## EXERCISE GOAL
The full listing, returned exactly and free of pictures, is the expected answer.

[RECORDS SHOWN — start]

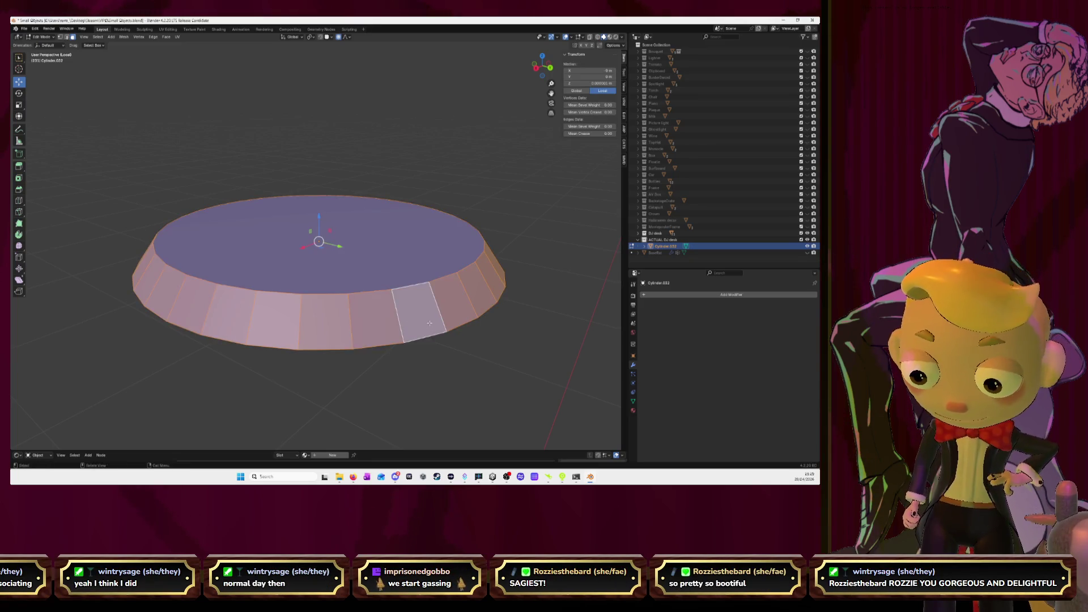
pyautogui.press('i')
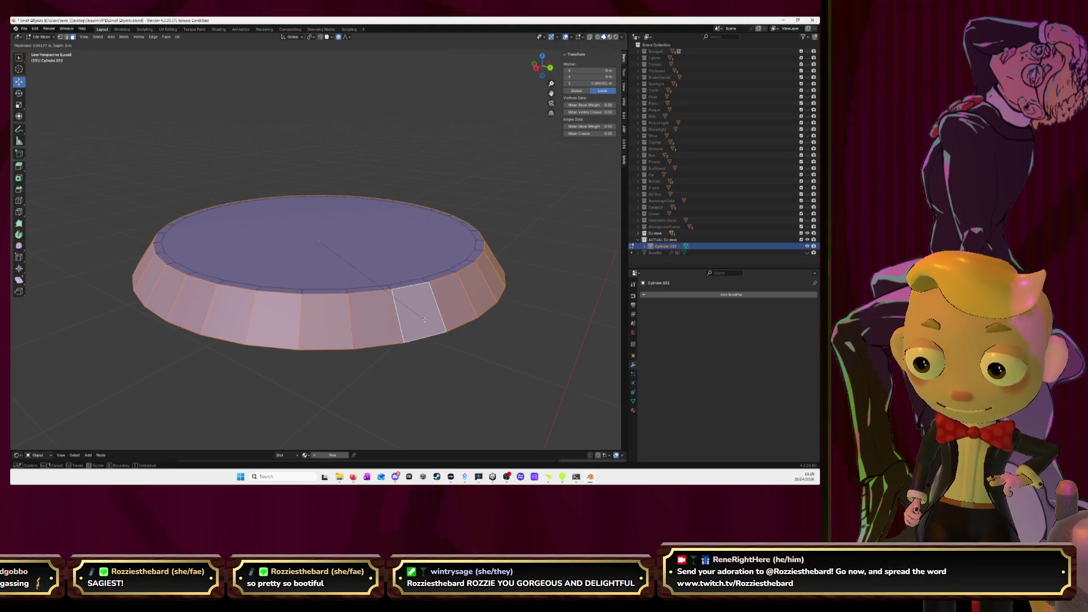
pyautogui.press('i')
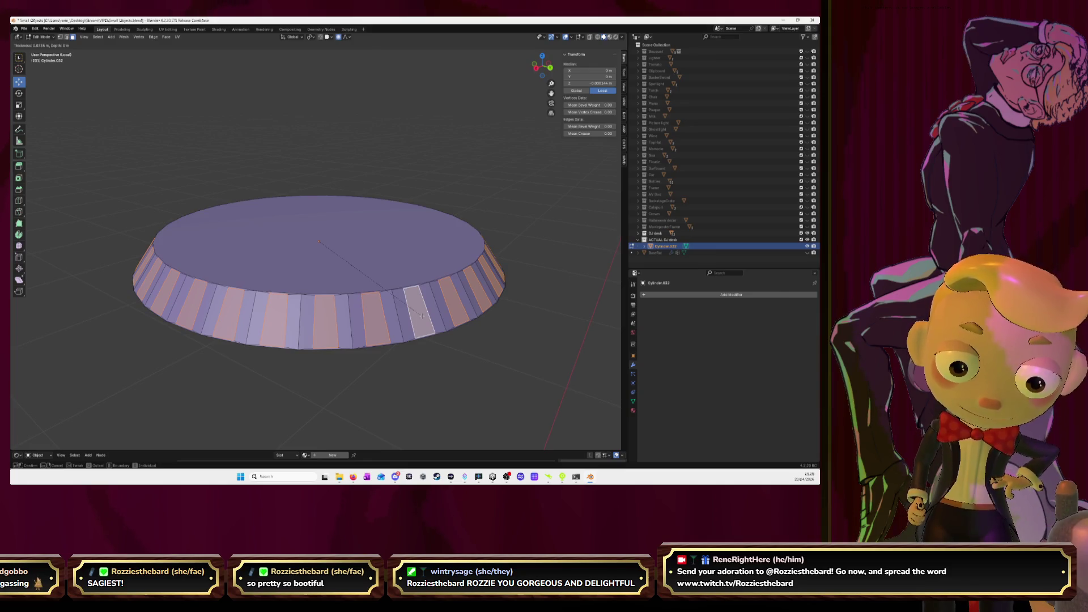
pyautogui.press('Escape')
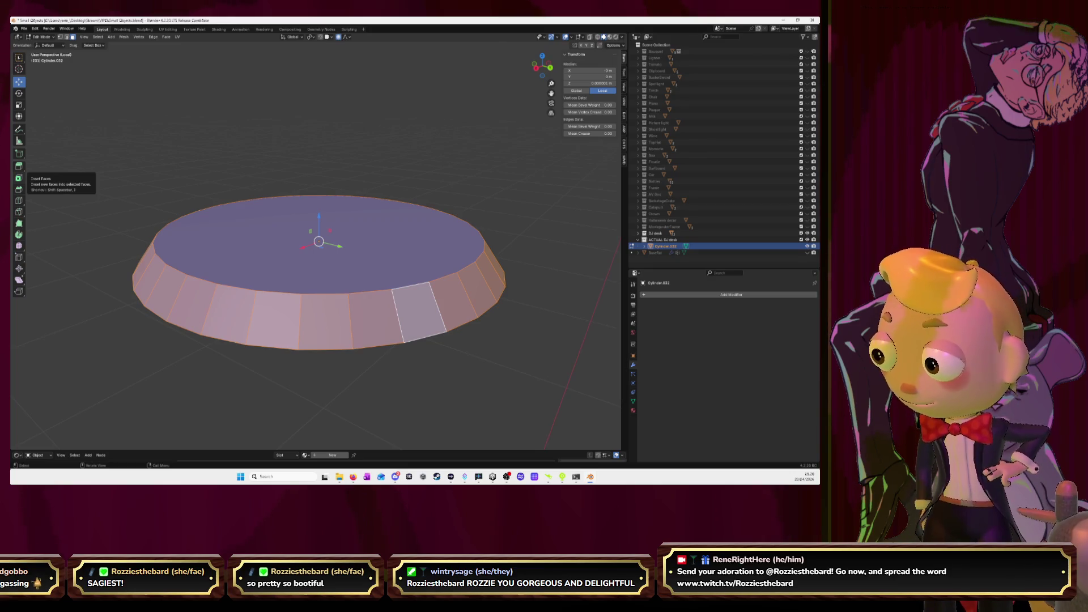
# Step: Inset the side-face ring and start moving the inset faces along Z
pyautogui.press('i')
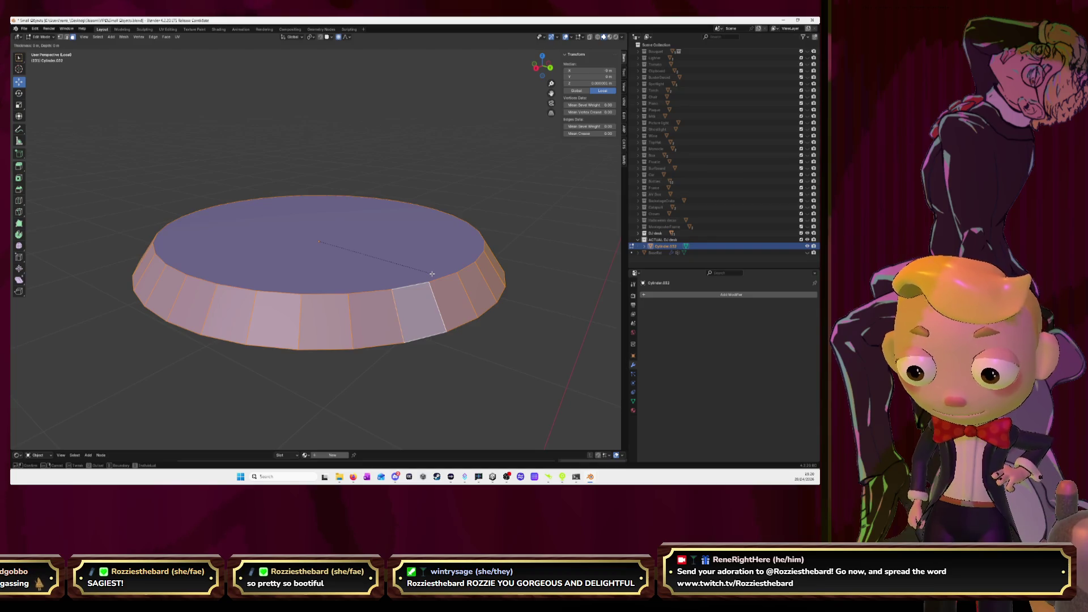
pyautogui.click(432, 273)
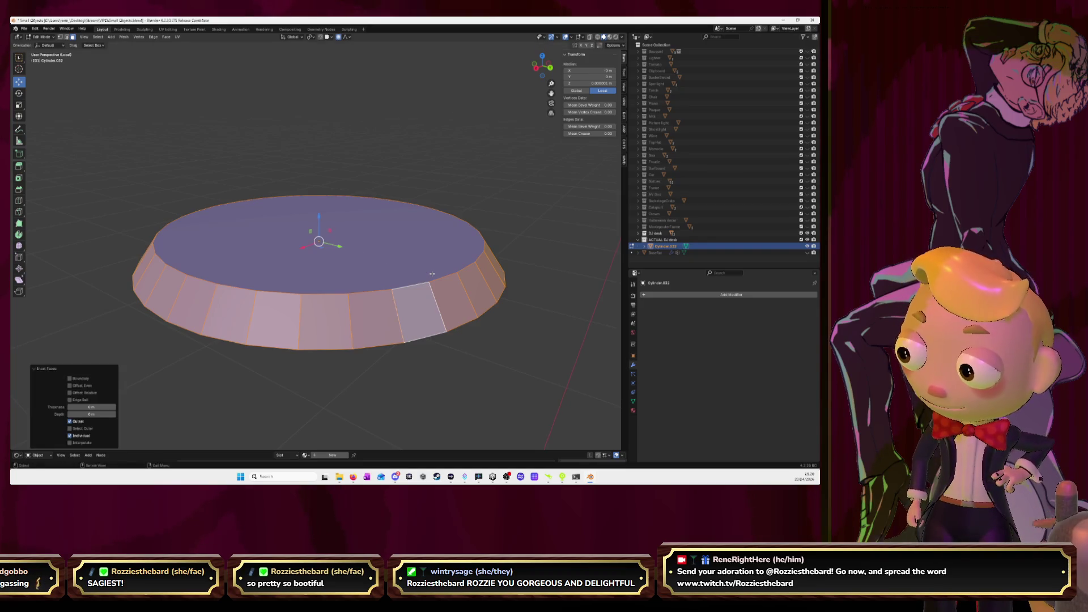
pyautogui.press('g')
pyautogui.press('z')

[RECORDS SHOWN — finish]

## EXERCISE RESULT
pyautogui.press('i')
pyautogui.press('i')
pyautogui.press('Escape')
# Step: Inset the side-face ring and start moving the inset faces along Z
pyautogui.press('i')
pyautogui.click(432, 273)
pyautogui.press('g')
pyautogui.press('z')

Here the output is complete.